第95話 七色の空
静寂に包まれていたイデア界に、久しぶりに優しい風が吹いた。
枯れかけていた花々は再び色を取り戻し、止まりかけていた川の流れも穏やかさを取り戻していく。
空には、淡い七色の光が広がっていた。
世界が少しずつ元の姿を取り戻している。
それと同時に、調和を司る神アシスにも変化が起きていた。
消えかけていた身体に少しずつ力が戻り、かすれていた声にも温かさが戻り始める。
ナムネは信じられない顔でアシスを見つめていた。
ナムネ「アシス……立てるの?」
アシスは苦笑しながらゆっくり立ち上がる。
アシス「まだ少しふらつくけど。」
アシス「どうやら、しぶといみたいだ。」
その言葉に、周りの風たちが歓声を上げた。
風「アシスだ!」
木々「おかえり!」
川「待ってたよ!」
ナムネは思わず涙を流した。
ナムネ「もう……。」
ナムネ「心配したんだから。」
アシスは優しく笑う。
アシス「ごめん。」
アシス「でも、まだ終わりじゃなかったみたいだ。」
空を見上げる。
そこには七色の光。
遠くで虹が穏やかに笑っていた。
以前のような寂しそうな笑顔ではない。
安心したような、優しい笑顔だった。
虹「よかった。

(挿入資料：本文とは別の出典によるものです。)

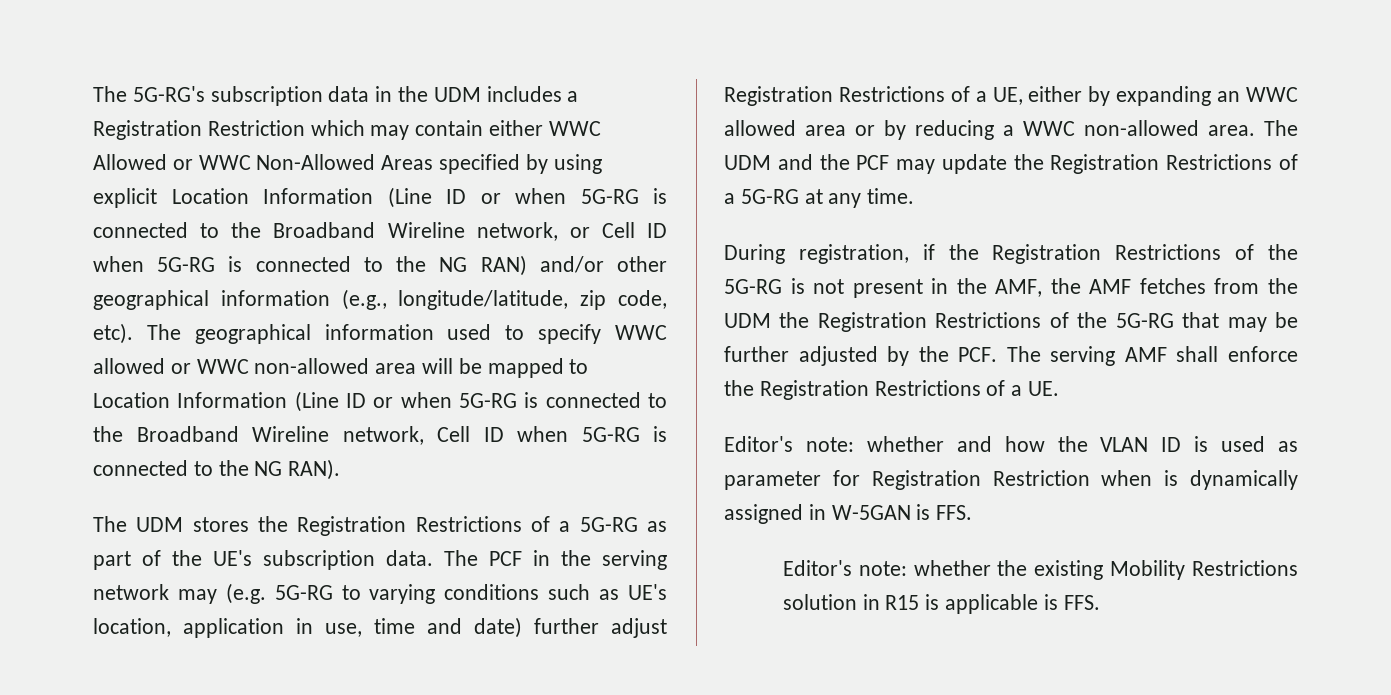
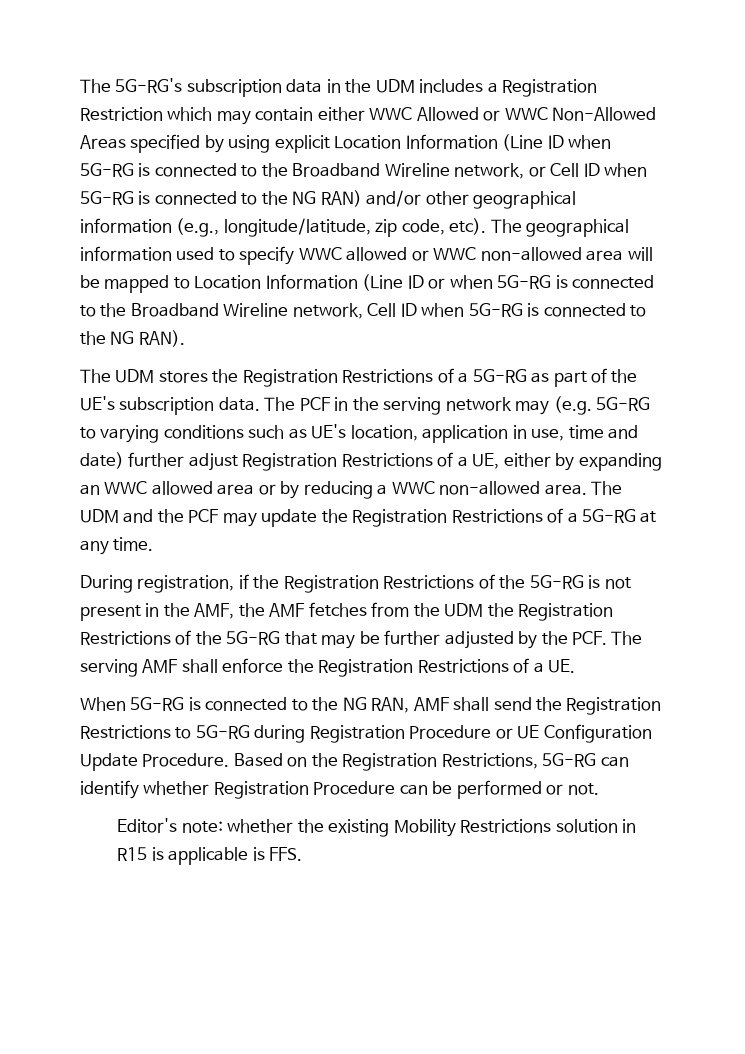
[480,193,501,204] or -> (564, 142) none
[724,436,1298,452] [724,470,1298,490] [724,504,973,524] Editor's note: whether and how the VLAN ID is used as parameter for Registration Restriction when is dynamically assigned in W-5GAN is FFS. -> [80,697,662,715] [80,724,652,743] [80,753,629,771] [80,780,599,799] When 5G-RG is connected to the NG RAN, AMF shall send the Registration Restrictions to 5G-RG during Registration Procedure or UE Configuration Update Procedure. Based on the Registration Restrictions, 5G-RG can identify whether Registration Procedure can be performed or not.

みんな元気になってる。」
アシスはその姿を見つめながら、小さく呟く。
アシス「世界は救われた。」
アシス「だから今度は、お前たちが笑ってくれるよう、おれも頑張るよ。」
虹は嬉しそうに頷いた。
虹「うん!私も頑張る!」
ナムネは二人を見て微笑む。
ナムネ「みんな、本当に頑張ったね。」
風が笑い。花も揺れる。鳥たちも歌い始める。
そしてアシスは、ゆっくりと歩き始めた。
まだ完全ではない。
時折立ち止まり、息を整えなければならない。
それでも、その足取りは確かだった。
ナムネが隣を歩く。
ナムネ「無理しちゃ駄目だからね。」
アシス「分かってる。」
アシス「今度はゆっくり行くさ。」
七色の空の下。
調和の神と記憶の神は並んで歩く。
急ぐ必要はない。
失ったものを悲しむのではなく。
守れたものを喜びながら。
その先で。
遠くの空には、虹が嬉しそうに笑っていた。
イデア界に、ようやく穏やかな季節が戻り始めていた。